En el ámbito de la medicina y la atención sanitaria está sucediendo lo mismo: tan sólo debemos sustituir el vocablo “cultura” por el de “ADN”, tal y como señala Nick Bostrom, filósofo y director del Instituto para el Futuro de la Humanidad, en la Universidad de Oxford:
Actualmente parece haber una correlación negativa, en algunos lugares, entre éxito intelectual y fecundidad. Si esa selección estuviese en marcha durante un período de tiempo prolongado, podríamos evolucionar en dirección a ser una especie menos inteligente pero más fértil, Homo philoprogenitus (“que le gusta tener mucha descendencia”).Por otro lado, las mutaciones genéticas que antaño eran peligrosas, hogaño pueden sobrevivir y transmitirse a futuras generaciones, tal y como advierte Steve Jones, genetista del University College en Londres. Alok Jha recoge sus palabras en el libro 50 maneras de destruir el mundo:
La mutación y la selección son la materia prima de la evolución, aquello a lo que las fuerzas aleatorias de la naturaleza pueden dar forma para crear especies. Pero, así como antes eran los genes de una persona los que influían en su longevidad, dejando que fuesen solo aquellos con los “mejores” gentes lo que sobreviviesen y transmitiesen su ADN, la medicina y el estilo de vida modernos han allanado el terreno de juego, reduciendo el material con el que puede jugar la evolución.Estas ideas, que de algún modo promueven la eugenesia, se recogen en un término acuñado en la década de 1970 por el físico y premio Nobel William Shockley: disgenesia. Un concepto que, aunque se enmascare, son herencia casi directa del ideario eugenésico norteamericano de principios del siglo XX, que incluso logró imponer la primera ley de esterilización aprobada en Indiana, Estados Unidos, en 1907, con el asesoramiento del médico penitenciario Harry Clay Sharp:
En reuniones de la Asociación Médica Norteamericana (AMA por sus siglas en inglés), Sharp convenció a sus colegas médicos para que presionaran a sus legisladores para elaborar leyes que permitieran la esterilización involuntaria de criminales sexuales, criminales habituales, epilépticos, “débiles mentales”, e “individuos defectuosos hereditarios”.Actualmente, dicho ideario está más matizado y respaldado por investigaciones recientes, pero su sustrato parece ser muy semejante. Una de esas investigaciones que respaldan la disgenesia es la realizada por Richard Lynn, de la Universidad del Ulster, que sugería que los criminales de Londres tenían casi el doble de hijos que los no criminales.

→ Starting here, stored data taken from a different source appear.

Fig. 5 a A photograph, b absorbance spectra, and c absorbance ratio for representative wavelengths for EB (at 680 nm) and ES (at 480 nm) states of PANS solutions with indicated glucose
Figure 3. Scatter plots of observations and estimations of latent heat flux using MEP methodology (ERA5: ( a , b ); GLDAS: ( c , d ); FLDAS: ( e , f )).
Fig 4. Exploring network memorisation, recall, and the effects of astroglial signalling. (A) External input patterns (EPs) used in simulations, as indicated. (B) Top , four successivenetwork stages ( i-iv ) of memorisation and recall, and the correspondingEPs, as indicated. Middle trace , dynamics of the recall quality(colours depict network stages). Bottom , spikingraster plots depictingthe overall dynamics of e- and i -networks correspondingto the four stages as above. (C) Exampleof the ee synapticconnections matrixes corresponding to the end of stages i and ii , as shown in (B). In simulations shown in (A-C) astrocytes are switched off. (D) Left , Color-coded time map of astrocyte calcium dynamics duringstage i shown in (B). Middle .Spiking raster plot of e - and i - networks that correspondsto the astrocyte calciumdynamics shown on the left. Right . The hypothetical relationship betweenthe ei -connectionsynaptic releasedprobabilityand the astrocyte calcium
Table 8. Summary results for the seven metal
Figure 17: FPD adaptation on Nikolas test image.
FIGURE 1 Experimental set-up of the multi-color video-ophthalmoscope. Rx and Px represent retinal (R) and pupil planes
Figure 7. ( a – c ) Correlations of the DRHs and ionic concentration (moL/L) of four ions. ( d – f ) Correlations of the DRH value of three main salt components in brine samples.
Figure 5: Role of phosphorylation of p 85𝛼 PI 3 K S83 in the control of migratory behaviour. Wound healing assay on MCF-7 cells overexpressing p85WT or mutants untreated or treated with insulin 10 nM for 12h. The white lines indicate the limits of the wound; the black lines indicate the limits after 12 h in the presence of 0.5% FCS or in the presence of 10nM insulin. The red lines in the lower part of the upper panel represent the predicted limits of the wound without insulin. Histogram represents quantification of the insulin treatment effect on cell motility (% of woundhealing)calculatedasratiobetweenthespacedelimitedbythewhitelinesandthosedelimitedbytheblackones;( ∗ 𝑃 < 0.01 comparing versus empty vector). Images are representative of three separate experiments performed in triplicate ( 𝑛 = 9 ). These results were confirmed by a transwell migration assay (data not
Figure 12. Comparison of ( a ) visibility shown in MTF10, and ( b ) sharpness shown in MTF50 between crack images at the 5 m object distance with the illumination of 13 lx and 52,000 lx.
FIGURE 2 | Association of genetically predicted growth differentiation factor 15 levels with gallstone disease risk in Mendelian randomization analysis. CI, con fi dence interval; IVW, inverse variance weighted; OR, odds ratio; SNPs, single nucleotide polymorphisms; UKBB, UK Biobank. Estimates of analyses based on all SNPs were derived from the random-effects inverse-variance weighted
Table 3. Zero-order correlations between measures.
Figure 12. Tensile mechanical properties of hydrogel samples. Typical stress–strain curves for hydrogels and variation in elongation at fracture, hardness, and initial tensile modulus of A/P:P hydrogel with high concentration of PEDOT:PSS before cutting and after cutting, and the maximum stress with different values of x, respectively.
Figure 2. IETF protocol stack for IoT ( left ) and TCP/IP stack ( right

Para dar credibilidad a dicho estudio, naturalmente, deberíamos asumir que el comportamiento criminal depende en gran parte de nuestros genes. Un tema del que, a pesar de estudios con gemelos y de la influencia del entorno, aún tiene muchos mimbres sueltos.
En El poder de la neurodiversidad, un libro de Thomas Armstrong, se apoyaba incluso la idea de que determinadas “patologías” no sólo pudieran ser ventajosas, sino que podrían contribuir a una necesaria biodiversidad en nuestra especie a fin de afrontar trabajos y desafíos intelectuales desde puntos de vista inéditos o mucho más fecundos (después de todo, Silicon Valley está llena de gente con síndrome de Asperger en diferentes grados, por ejemplo).
Jackie Scully, especialista en ética de la Universidad de Newcastle, abunda en ello:
Los límites del concepto de discapacidad son difusos y controvertidos. Por ejemplo, ¿en qué momento una enfermedad se convierte en discapacidad? ¿Cómo diferenciamos entre las personas discapacitadas debido a un trastorno crónico de aquellas que tienen una discapacidad pero no están enfermas? ¿Y qué pasa con las personas que, aunque padecen una anomalía fenotípica, rechazan la idea de que son discapacitadas? Es demasiado fácil acogerse al término paraguas de discapacidad sin aclarar realmente qué abarca, y también pasa por alto el hecho de que lo que creemos no deseable de una discapacidad (la desventaja, el sufrimiento o el dolor que comporta) puede deberse a razones diversas, no todas ellas biológicas.